Louis Lavergne III most likely grew up on his parent's homestead in the Paskagoula area of present-day Mississippi. The exact date of his birth is not known; it was either shortly after the marriage of his parents in 1725, or sometime after 1732. In either case, he was at least 20 years older than his bride, Marie Anne La Case, when they married circa 1777. The first written documentation of their union is the baptismal record of their child, Marie Eugenie, who was born on 7 October 1778. The ecclesiastical event is part of the St. Louis Church archives in New Orleans, establishing the presence of the Lavergnes in the New Orleans area in 1778. The next primary document to establish the location of the Lavergne family is the baptismal record of another infant, Eugene, who was born on 1 October 1790 and christened in Opelousas. And so it is certain that the family of Louis Lavergne and Marie Anne LaCase moved from the Paskagoula area to the Opelousas area between 1778-1790.

The migration of Louis Lavergne and Marie Anne LaCase and their family from the Paskagoula to the Opelousas area was probably prompted by the events of the area between the time of the Seven Years War (French and Indian War) from 1756-63, and the American Revolution from 1776-83. Shortly after the Seven Years War the Mobile area had been ceded to the British. On that occasion several of the Creole families of the area migrated to a developing post at Attakapas, but the Lavergnes were not one of them. It was a treeless prairie that could be settled easily. Spanish Governor Philippe Aubry encouraged migration to the area to exploit the rich grasslands conducive to ranching. Aubry was to write that "since the cession of Mobile, we are entirely without cattle." The need to supply New Orleans with meat hastened the westward migration of Creole and Acadian families to Acadiana. Louis Lavergne III was undoubtedly displaced as a result of this episode, but the fact remains that he was still in the New Orleans area as late as 1778.
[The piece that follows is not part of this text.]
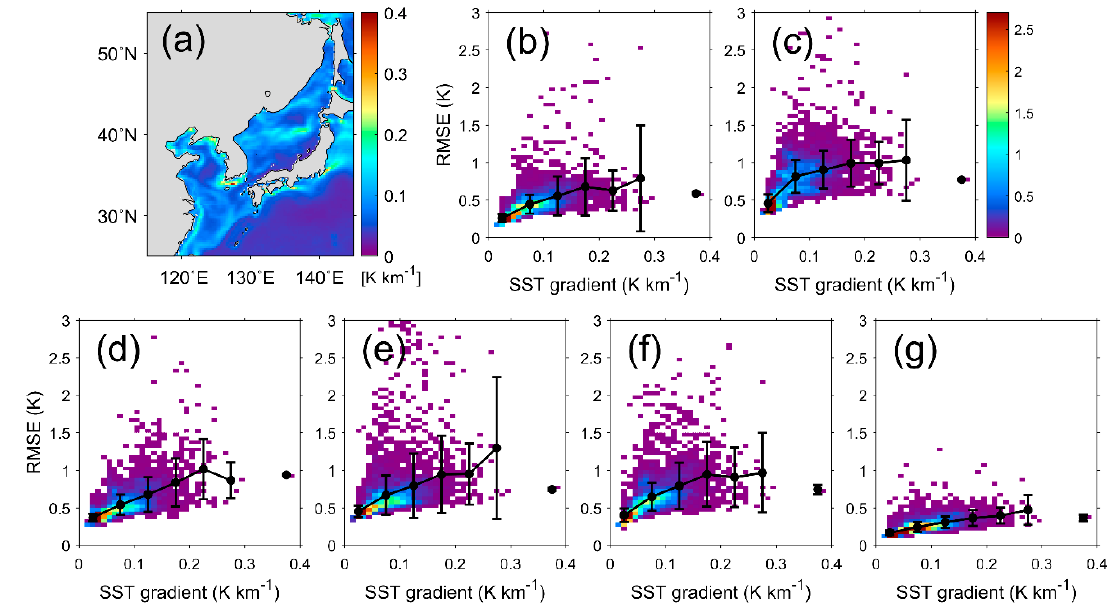
Figure 14. ( a ) Spatial distribution of sea surface temperature (SST) gradient using the OSTIA, and root-mean-squared errors for the ( b ) CMC analysis, ( c ) OISST, ( d ) REMSS analysis, ( e ) MURSST, ( f ) MGDSST, and ( g ) Blended SST for the OSTIA, as functions of the SST gradient. The color represents the percentage of the data to the total number in each bin.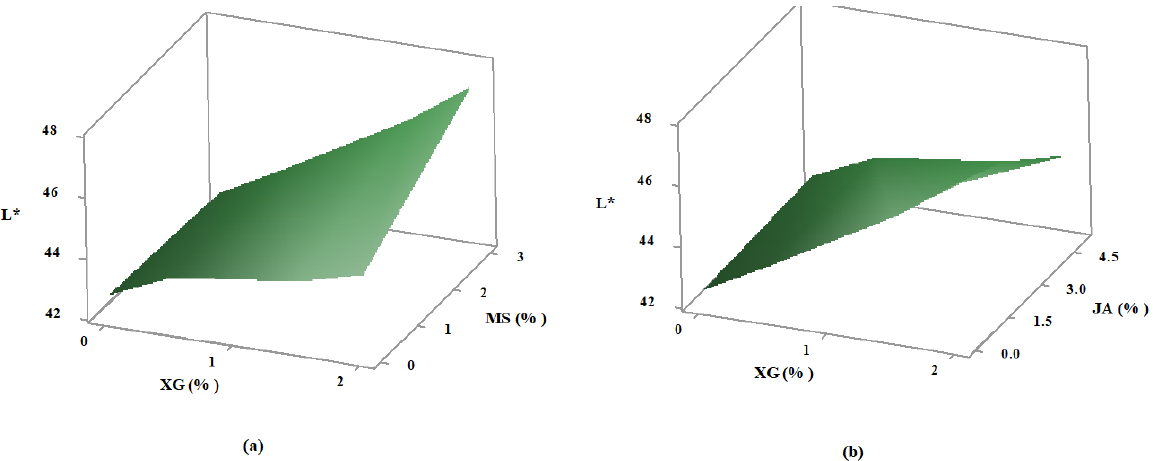
Figure 6. Response surface plot of the correlative effects of ( a ) maple syrup (MS) and xanthan gum (XG); ( b ) Jerusalem artichoke (JA) and XG on the color parameter L* of walnuts butter.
A more probable explanation of Louis' movement to Acadiana is the American Revolution itself. Louisiana's Spanish Governor Bernardo de Galvez actively supported the American cause against the British even before Spain formally declared war against England in May of 1779. There is no question but that Louis Lavergne was a Louisiana subject who provided patriotic support. (He is listed as such by the Daughters of the American Revolution). Military confrontations between the Spaniards and French against the British along the Mississippi and along the Gulf Coast, where Louis was reared, made life exceedingly dangerous there. Louis and Marie LaCase were married by that time and had at least one, more probably two infants to care for. Thus, it is more than likely, even probable, that the young family decided to head for the prairies of the Attakapas, and the Opelousas area to take advantage of the ease of setting up a homestead, the demand for meat in the New Orleans market, and to avoid the ravages of yet another war with the British.

The arrival of Louis Lavergne and Marie Anne LaCase to the Opelousas area began a history of astonishing procreation. Almost all Lavergnes of the area will trace their lineage to this single, incredible couple. Some Lavergnes, but relatively few, would leave the Opelousas area during the next two hundred years.